**DOCUMENT TEXT:**
━━━━━━━━
This board is based on PN532 ... which I linked to https://www.nxp.com/docs/en/nxp/data-sheets/PN532_C1.pdf

Note that NXP recommend some more recent replacement chips for newer projects. They also have application notes, etc. ... probably by the bucketful ... I haven't followed that far.

The Adafruit board itself is a little painful on the credit card, so you might want to see what our friends in the Far East can offer.

-------

Good luck my friend ... your quest is only just beginning!

Best wishes, Dave

Hi @inq,

 Sorry, I meant to comment on your questions abiut replacing the antenna on the board you showed.

 I think this will be a case of RTFM (Read the F manual) ... or in this case data sheets and application notes. I haven't checked but I suspect the antenna that 'circles' around the board is meant to be part of an coil/capacitor resonant circuit. It may well be possible to 'disconnect' the existing loop and replace with an alternate, but unfortunatley a simple dipole or quater-wave is almost certainly not going to be effective.

And even if it was, a quarter-wave (single (often vertical) rod, equivalent to the 6cm 'sticks' sometimes used for WiFi and mobile phones) at 13.56 MHz is around 5.5 metres long, and a dipole 11 metres ... might be a bit inconvenient to use in the library?
━━━━━━━━
[Raw records]

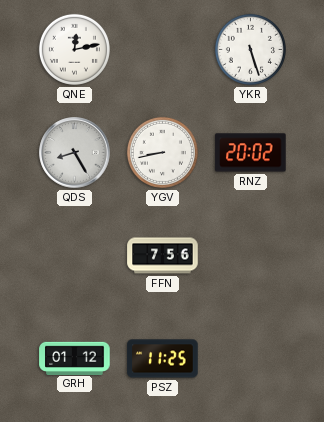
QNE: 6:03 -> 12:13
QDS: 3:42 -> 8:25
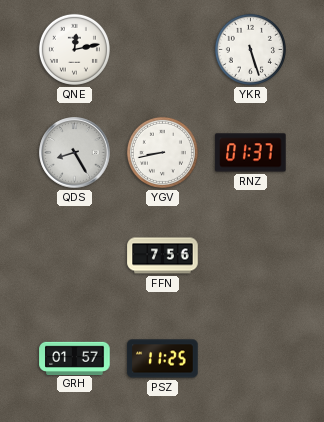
RNZ: 20:02 -> 01:37
GRH: 01:12 -> 01:57
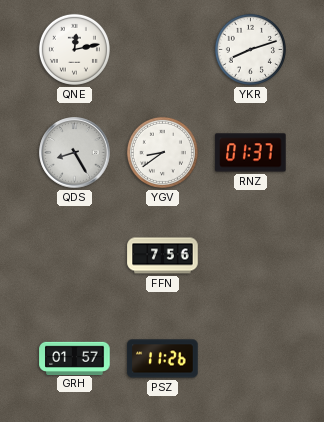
YKR: 5:27 -> 8:12
YGV: 8:43 -> 8:39
PSZ: 11:25 -> 11:26
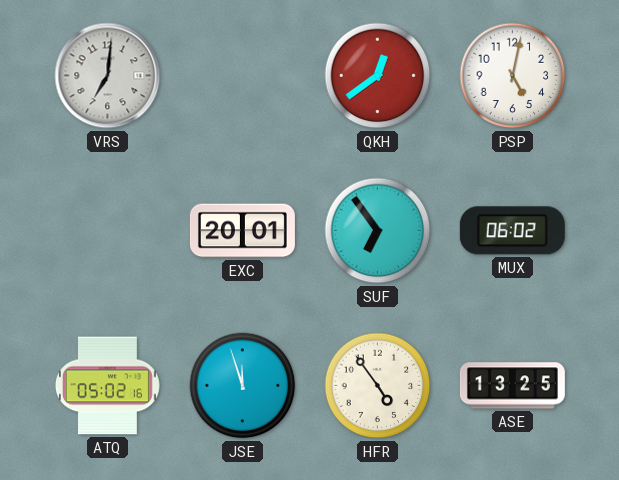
━━━━━━━━
**CHALLENGE:** According to the PN532 forum thread, about how long is a quarter-wave antenna at 13.56 MHz? The records play no part in this exercise.

**OUTPUT OF THE TASK:** Around 5.5 meters long.